Later in that same sworn statement, Special Agent Tomlinson admitted that, after Ambrosino’s June 1992 arrest, when the FBI confirmed Scarpa’s role in the murder of Nicholas Grancio, with corroboration from Carmine Imbriale, “he couldn’t understand why . . . the source [Scarpa Sr.] would continue to be operated.”19
On April 23, 1993, Greg Scarpa Sr. pled guilty to the weapons charge in Brooklyn Supreme Court. As part of a deal with the DA, in which he agreed to accept a guilty plea to federal racketeering charges, the tossed-gun charge—a felony—was reduced to a misdemeanor, and Scarpa was sentenced to a year in a Rikers Island hospital bed.20
In an apparent bid to counter critics who might complain about leniency for the killer, a DA’s spokesperson said that Scarpa was “not expected to survive the year.”

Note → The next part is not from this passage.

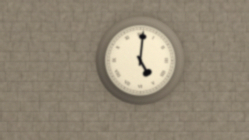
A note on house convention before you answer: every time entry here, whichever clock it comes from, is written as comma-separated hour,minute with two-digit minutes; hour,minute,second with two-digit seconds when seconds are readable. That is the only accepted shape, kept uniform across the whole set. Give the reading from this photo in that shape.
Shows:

By 1993 Scarpa was down from 220 pounds to 160
(Associated Press)
On May 6, Scarpa came before Judge Weinstein, who was on the bench during the Vic Orena trial six months earlier when federal prosecutor John Gleeson admitted that Greg had “probably” been the one stalking Tommy Ocera and Diane Montesano.
At this point Weinstein had no idea of the depth of Scarpa’s involvement in the war—but he listened as the FBI’s star informant admitted to the murders of Fusaro, Grancio, and Lampasi. AUSA George Stamboulidis, who was present, had a much fuller picture of Scarpa’s role in the war violence, but since homicide was a state crime, “34” was allowed to plead guilty to racketeering charges.